In the data below, set down exactly the lines from the one containing "previamente a la adquisición de los" up to and including the one containing "Netherlands, 5531 BC, Netherlands". Leave the pictures out.

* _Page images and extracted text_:
|---|

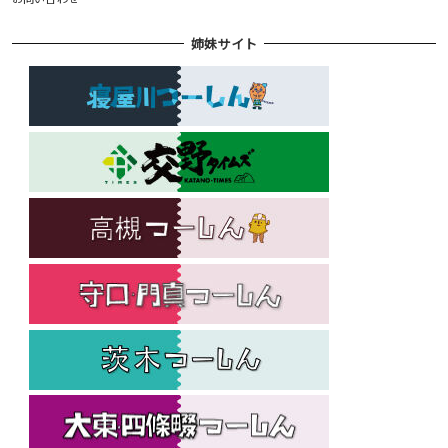
姉妹サイト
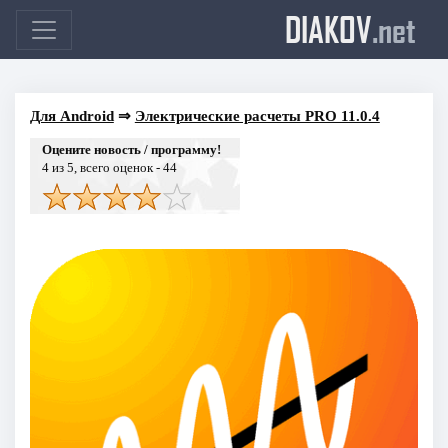
DIAKOV
.net
Для Android
⇒
Электрические расчеты PRO 11.0.4
Оцените новость / программу!
4
из 5, всего оценок -
44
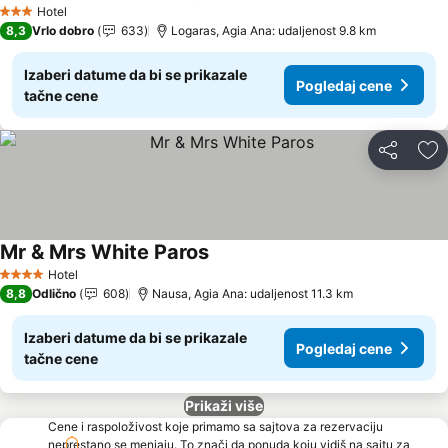
Pogledaj cene
Hotel
3 Zvezdice
8,3
Vrlo dobro
633
Logaras, Agia Ana: udaljenost 9.8 km
Izaberi datume da bi se prikazale
Pogledaj cene
tačne cene
Deli
Do
Mr & Mrs White Paros
Pogledaj cene
Hotel
4 Zvezdice
8,8
Odlično
608
Nausa, Agia Ana: udaljenost 11.3 km
Izaberi datume da bi se prikazale
Pogledaj cene
tačne cene
Prikaži više
Cene i raspoloživost koje primamo sa sajtova za rezervaciju
neprestano se menjaju. To znači da ponuda koju vidiš na sajtu za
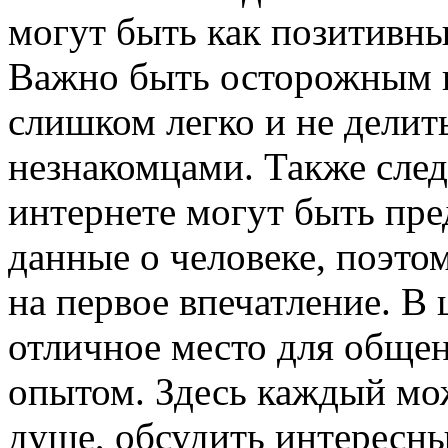
могут быть как позитивны
Важно быть осторожным и
слишком легко и не делит
незнакомцами. Также след
интернете могут быть пре
данные о человеке, поэтом
на первое впечатление. В 
отличное место для общен
опытом. Здесь каждый мо
душе, обсудить интересны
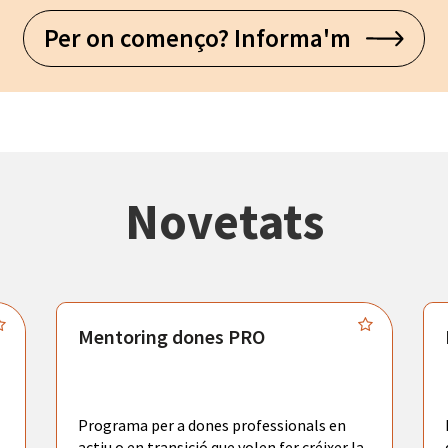
Per on començo? Informa'm
Novetats
Mentoring dones PRO
Programa per a dones professionals en
actiu o en transició que volen fer créixer la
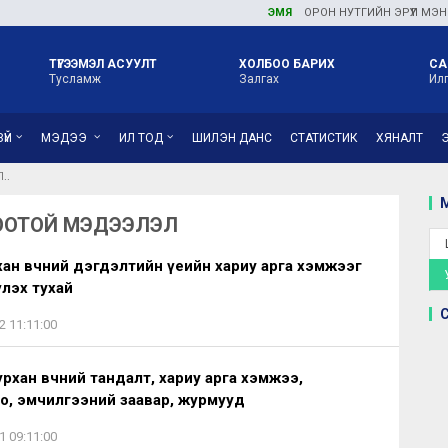
ЭМЯ
ОРОН НУТГИЙН ЭРҮҮЛ МЭНДИЙН
ТҮГЭЭМЭЛ АСУУЛТ
ХОЛБОО БАРИХ
СА
Тусламж
Залгах
Ил
ҮЙ
МЭДЭЭ
ИЛ ТОД
ШИЛЭН ДАНС
СТАТИСТИК
ХЯНАЛТ
Л
М
БООТОЙ МЭДЭЭЛЭЛ
ан өвчний дэгдэлтийн үеийн хариу арга хэмжээг
лэх тухай
2 11:11:00
урхан өвчний тандалт, хариу арга хэмжээ,
о, эмчилгээний заавар, журмууд
1 09:11:00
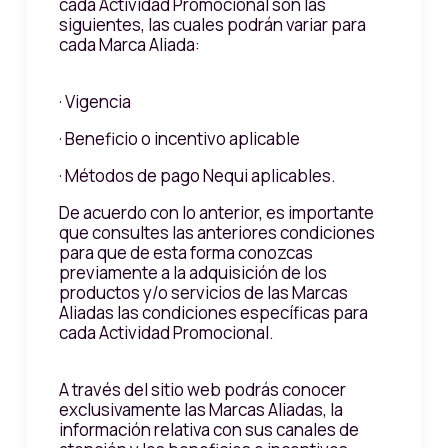
cada Actividad Promocional son las
siguientes, las cuales podrán variar para
cada Marca Aliada:
· Vigencia
· Beneficio o incentivo aplicable
· Métodos de pago Nequi aplicables.
De acuerdo con lo anterior, es importante
que consultes las anteriores condiciones
para que de esta forma conozcas
previamente a la adquisición de los
productos y/o servicios de las Marcas
Aliadas las condiciones específicas para
cada Actividad Promocional.
A través del sitio web podrás conocer
exclusivamente las Marcas Aliadas, la
información relativa con sus canales de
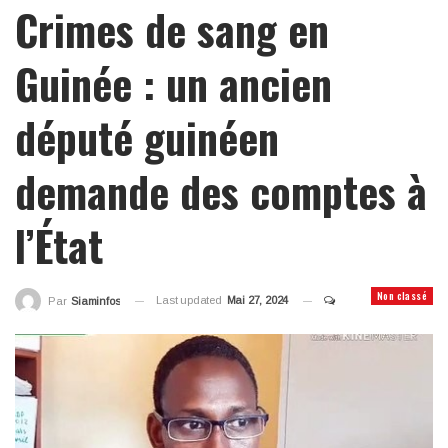
Crimes de sang en
Guinée : un ancien
député guinéen
demande des comptes à
l’État
Non classé
Last updated
Mai 27, 2024
Par
Siaminfos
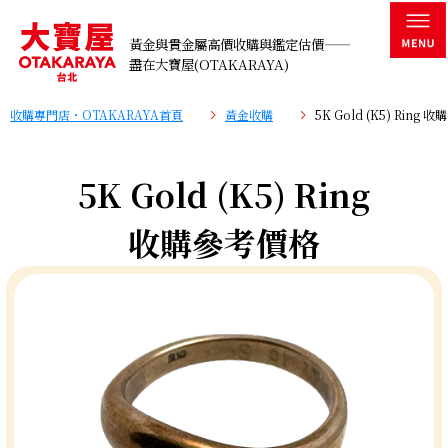
黃金與貴金屬高價收購與鑑定估價——
盡在大寶屋(OTAKARAYA)
收購專門店・OTAKARAYA首頁
黃金收購
5K Gold (K5) Ring
5K Gold (K5) Ring
收購參考價格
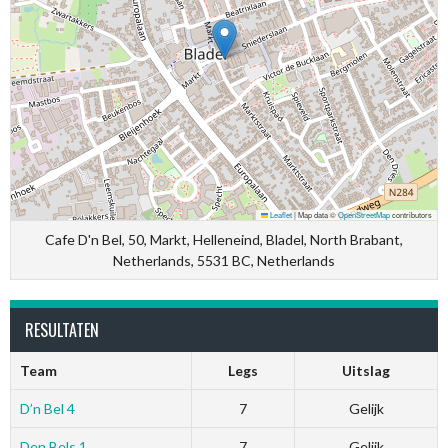
Leaflet
|
Map data ©
OpenStreetMap
contributors
Cafe D'n Bel, 50, Markt, Helleneind, Bladel, North Brabant,
Netherlands, 5531 BC, Netherlands
RESULTATEN
Team
Legs
Uitslag
D’n Bel 4
7
Gelijk
Den Bels 1
7
Gelijk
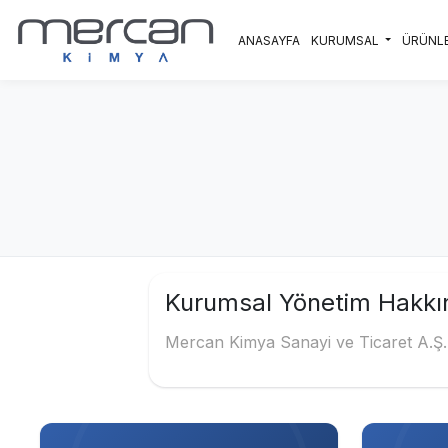
Skip to main content
ANASAYFA
KURUMSAL
ÜRÜNL
Kurumsal Yönetim Hakkı
Mercan Kimya
Sanayi ve Ticaret A.Ş. 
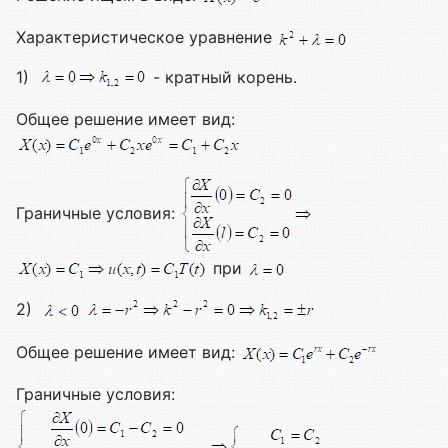
Характеристическое уравнение
1)
- кратный корень.
Общее решение имеет вид:
Граничные условия:
при
2)
Общее решение имеет вид:
Граничные условия:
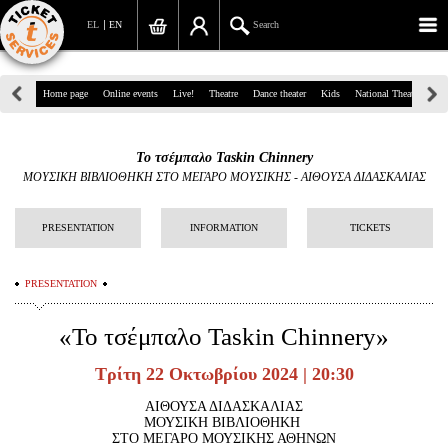
EL
EN
Search
39, Panepistimiou Str, Athens
Home page
Online events
Live!
Theatre
Dance theater
Kids
National Theatre
Gr
(+30)210 7234567
Το τσέμπαλο Taskin Chinnery
info@ticketservices.gr
ΜΟΥΣΙΚΗ ΒΙΒΛΙΟΘΗΚΗ ΣΤΟ ΜΕΓΑΡΟ ΜΟΥΣΙΚΗΣ
-
ΑΙΘΟΥΣΑ ΔΙΔΑΣΚΑΛΙΑΣ
Search
PRESENTATION
INFORMATION
TICKETS
Sign up/Sign in
PRESENTATION
Check out
«Το τσέμπαλο Taskin Chinnery»
Search your order
Τρίτη 22 Οκτωβρίου 2024 | 20:30
Personal Data
ΑΙΘΟΥΣΑ ΔΙΔΑΣΚΑΛΙΑΣ
Information
ΜΟΥΣΙΚΗ ΒΙΒΛΙΟΘΗΚΗ
ΣΤΟ ΜΕΓΑΡΟ ΜΟΥΣΙΚΗΣ ΑΘΗΝΩΝ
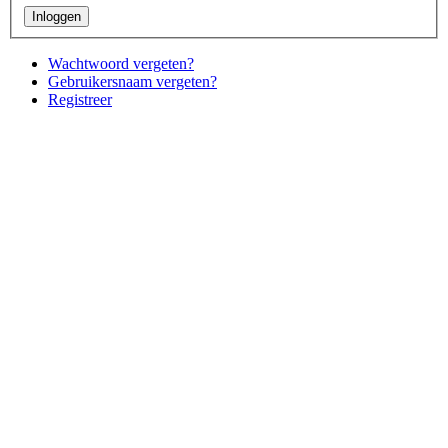
Wachtwoord vergeten?
Gebruikersnaam vergeten?
Registreer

|---|

* _SOLUTION TO THIS TASK_:
previamente a la adquisición de los
productos y/o servicios de las Marcas
Aliadas las condiciones específicas para
cada Actividad Promocional.
A través del sitio web podrás conocer
exclusivamente las Marcas Aliadas, la
información relativa con sus canales de
Crimes de sang en
Guinée : un ancien
député guinéen
demande des comptes à
l’État
Non classé
Last updated
Mai 27, 2024
Par
Siaminfos
黃金與貴金屬高價收購與鑑定估價——
盡在大寶屋(OTAKARAYA)
收購專門店・OTAKARAYA首頁
黃金收購
5K Gold (K5) Ring
5K Gold (K5) Ring
收購參考價格
Leaflet
|
Map data ©
OpenStreetMap
contributors
Cafe D'n Bel, 50, Markt, Helleneind, Bladel, North Brabant,
Netherlands, 5531 BC, Netherlands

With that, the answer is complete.